Let the campaign begin.

6 responses to “A den of thieves: Arizona’s lawless Tea-Publican legislature

  1. I bet close to 75% of the local Phoenix area (Valley) voters have little knowledge of this ongoing educational mess here in Arizona? How can we expect our next generation to compete for better jobs and succeed when our current educational funding is so far beyond what’s critically necessary? Where does Gov. Ducey expect to be in 5 years? Very short sighted leadership as was as in our Legislator. Cutting corners here will clearly mean losing more top teachers, mediocre student performance and eventually students not prepared for college or to enter the work force!

  2. The lack of education is causing a loss of all kinds of educated people from the state … Doctors, nurses, teachers, scientists, anyone who wants to raise their kids decently.

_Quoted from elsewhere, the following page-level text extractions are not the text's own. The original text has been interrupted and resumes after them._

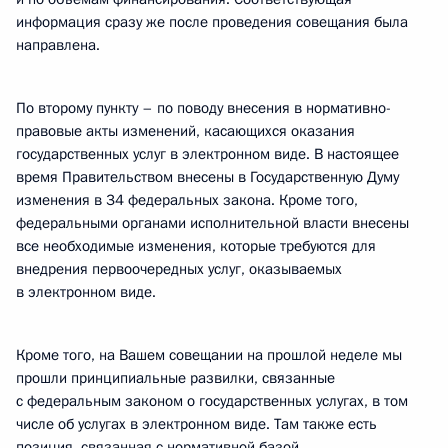
информация сразу же после проведения совещания была
направлена.
По второму пункту – по поводу внесения в нормативно-
правовые акты изменений, касающихся оказания
государственных услуг в электронном виде. В настоящее
время Правительством внесены в Государственную Думу
изменения в 34 федеральных закона. Кроме того,
федеральными органами исполнительной власти внесены
все необходимые изменения, которые требуются для
внедрения первоочередных услуг, оказываемых
в электронном виде.
Кроме того, на Вашем совещании на прошлой неделе мы
прошли принципиальные развилки, связанные
с федеральным законом о государственных услугах, в том
числе об услугах в электронном виде. Там также есть
позиция, связанная с нормативной базой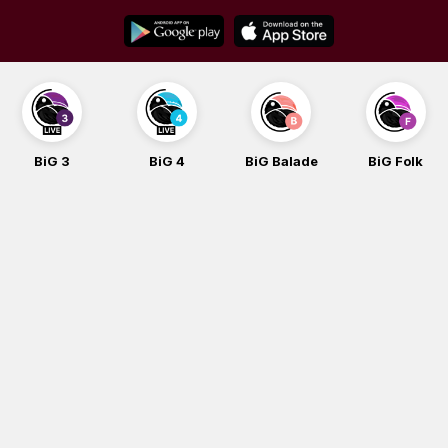
Skip
to
content
BiG 3
BiG 4
BiG Balade
BiG Folk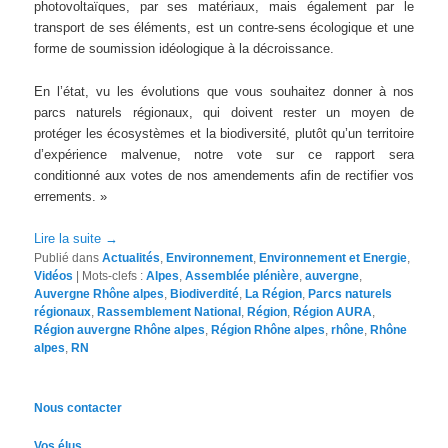
photovoltaïques, par ses matériaux, mais également par le
transport de ses éléments, est un contre-sens écologique et une
forme de soumission idéologique à la décroissance.
En l’état, vu les évolutions que vous souhaitez donner à nos
parcs naturels régionaux, qui doivent rester un moyen de
protéger les écosystèmes et la biodiversité, plutôt qu’un territoire
d’expérience malvenue, notre vote sur ce rapport sera
conditionné aux votes de nos amendements afin de rectifier vos
errements. »
Lire la suite
→
Publié dans
Actualités
,
Environnement
,
Environnement et Energie
,
Vidéos
|
Mots-clefs :
Alpes
,
Assemblée plénière
,
auvergne
,
Auvergne Rhône alpes
,
Biodiverdité
,
La Région
,
Parcs naturels
régionaux
,
Rassemblement National
,
Région
,
Région AURA
,
Région auvergne Rhône alpes
,
Région Rhône alpes
,
rhône
,
Rhône
alpes
,
RN
Nous contacter
Vos élus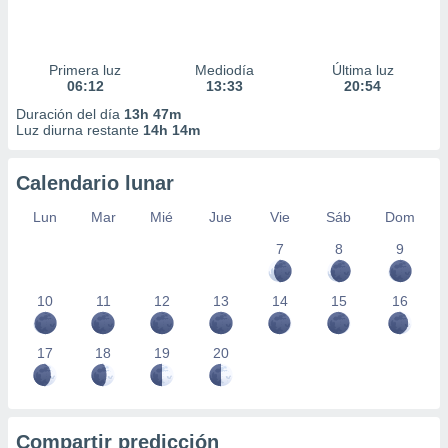
Primera luz
Mediodía
Última luz
06:12
13:33
20:54
Duración del día
13h 47m
Luz diurna restante
14h 14m
Calendario lunar
Lun
Mar
Mié
Jue
Vie
Sáb
Dom
7
8
9
10
11
12
13
14
15
16
17
18
19
20
Compartir predicción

  3. Excellent and required reading for everyone that has children in public schools, or cares about the rule of law, the will of the voters and responsibility. I will bookmark this and share it widely. Thank you.

    • Cheri,
      It’s probably a smart political move to mention, “…everyone that has children in public schools…” but I think we make a mistake in not pointing out that even those of us who do not have children in school have a major stake in our schools. I don’t want to live in a society that consists of poorly educated people and I doubt my childless friends do either! It’s a mistake to not rally everyone to the defense of public education.

      Bill

      • I appreciate that, Bill which is why I added the rest of the sentence. I no longer have children in school, but I know the value of a great public education for everyone . I’m pretty sure that you may have misunderstood the point I was trying to make…and I would agree with your comment!